Reproduce all of the data below line for line without changing anything. Leave the pictures out.
· · · · ·
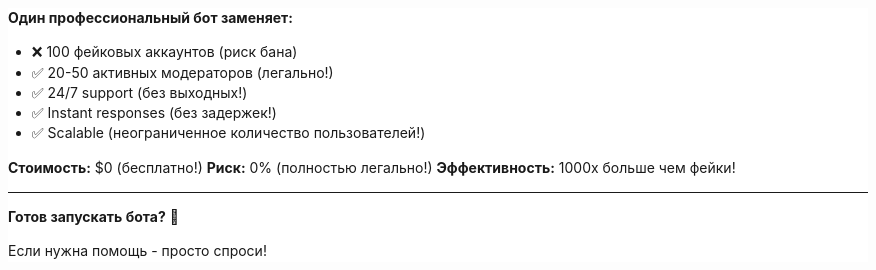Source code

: **Один профессиональный бот заменяет:**
- ❌ 100 фейковых аккаунтов (риск бана)
- ✅ 20-50 активных модераторов (легально!)
- ✅ 24/7 support (без выходных!)
- ✅ Instant responses (без задержек!)
- ✅ Scalable (неограниченное количество пользователей!)

**Стоимость:** $0 (бесплатно!)
**Риск:** 0% (полностью легально!)
**Эффективность:** 1000x больше чем фейки!

---

**Готов запускать бота?** 🚀

Если нужна помощь - просто спроси!
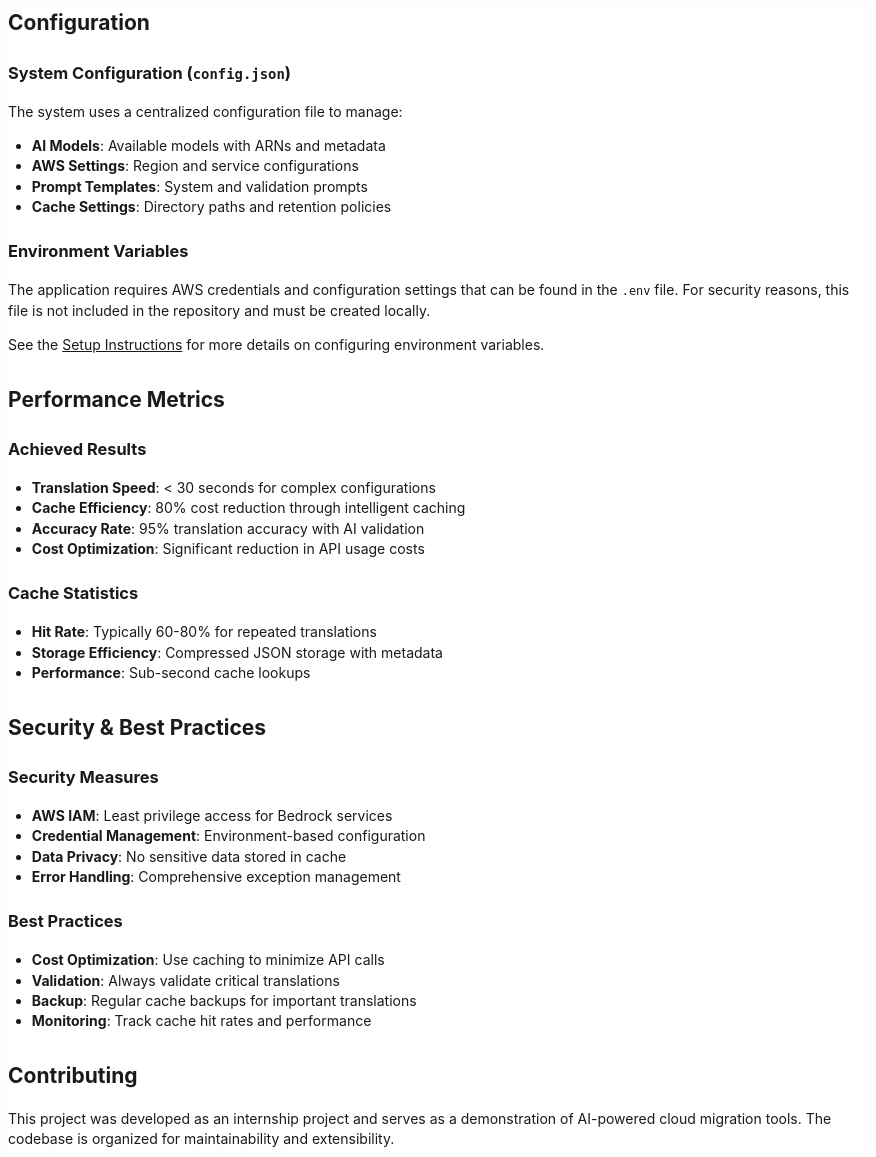 ## Configuration

### System Configuration (`config.json`)

The system uses a centralized configuration file to manage:
- **AI Models**: Available models with ARNs and metadata
- **AWS Settings**: Region and service configurations
- **Prompt Templates**: System and validation prompts
- **Cache Settings**: Directory paths and retention policies

### Environment Variables

The application requires AWS credentials and configuration settings that can be found in the `.env` file. For security reasons, this file is not included in the repository and must be created locally.

See the [Setup Instructions](docs/SETUP.md) for more details on configuring environment variables.

## Performance Metrics

### Achieved Results
- **Translation Speed**: < 30 seconds for complex configurations
- **Cache Efficiency**: 80% cost reduction through intelligent caching
- **Accuracy Rate**: 95% translation accuracy with AI validation
- **Cost Optimization**: Significant reduction in API usage costs

### Cache Statistics
- **Hit Rate**: Typically 60-80% for repeated translations
- **Storage Efficiency**: Compressed JSON storage with metadata
- **Performance**: Sub-second cache lookups

## Security & Best Practices

### Security Measures
- **AWS IAM**: Least privilege access for Bedrock services
- **Credential Management**: Environment-based configuration
- **Data Privacy**: No sensitive data stored in cache
- **Error Handling**: Comprehensive exception management

### Best Practices
- **Cost Optimization**: Use caching to minimize API calls
- **Validation**: Always validate critical translations
- **Backup**: Regular cache backups for important translations
- **Monitoring**: Track cache hit rates and performance

## Contributing

This project was developed as an internship project and serves as a demonstration of AI-powered cloud migration tools. The codebase is organized for maintainability and extensibility.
· · · · ·
◆ Answer to this exercise
Source code

: **Один профессиональный бот заменяет:**
- ❌ 100 фейковых аккаунтов (риск бана)
- ✅ 20-50 активных модераторов (легально!)
- ✅ 24/7 support (без выходных!)
- ✅ Instant responses (без задержек!)
- ✅ Scalable (неограниченное количество пользователей!)

**Стоимость:** $0 (бесплатно!)
**Риск:** 0% (полностью легально!)
**Эффективность:** 1000x больше чем фейки!

---

**Готов запускать бота?** 🚀

Если нужна помощь - просто спроси!
 ## Configuration

### System Configuration (`config.json`)

The system uses a centralized configuration file to manage:
- **AI Models**: Available models with ARNs and metadata
- **AWS Settings**: Region and service configurations
- **Prompt Templates**: System and validation prompts
- **Cache Settings**: Directory paths and retention policies

### Environment Variables

The application requires AWS credentials and configuration settings that can be found in the `.env` file. For security reasons, this file is not included in the repository and must be created locally.

See the [Setup Instructions](docs/SETUP.md) for more details on configuring environment variables.

## Performance Metrics

### Achieved Results
- **Translation Speed**: < 30 seconds for complex configurations
- **Cache Efficiency**: 80% cost reduction through intelligent caching
- **Accuracy Rate**: 95% translation accuracy with AI validation
- **Cost Optimization**: Significant reduction in API usage costs

### Cache Statistics
- **Hit Rate**: Typically 60-80% for repeated translations
- **Storage Efficiency**: Compressed JSON storage with metadata
- **Performance**: Sub-second cache lookups

## Security & Best Practices

### Security Measures
- **AWS IAM**: Least privilege access for Bedrock services
- **Credential Management**: Environment-based configuration
- **Data Privacy**: No sensitive data stored in cache
- **Error Handling**: Comprehensive exception management

### Best Practices
- **Cost Optimization**: Use caching to minimize API calls
- **Validation**: Always validate critical translations
- **Backup**: Regular cache backups for important translations
- **Monitoring**: Track cache hit rates and performance

## Contributing

This project was developed as an internship project and serves as a demonstration of AI-powered cloud migration tools. The codebase is organized for maintainability and extensibility.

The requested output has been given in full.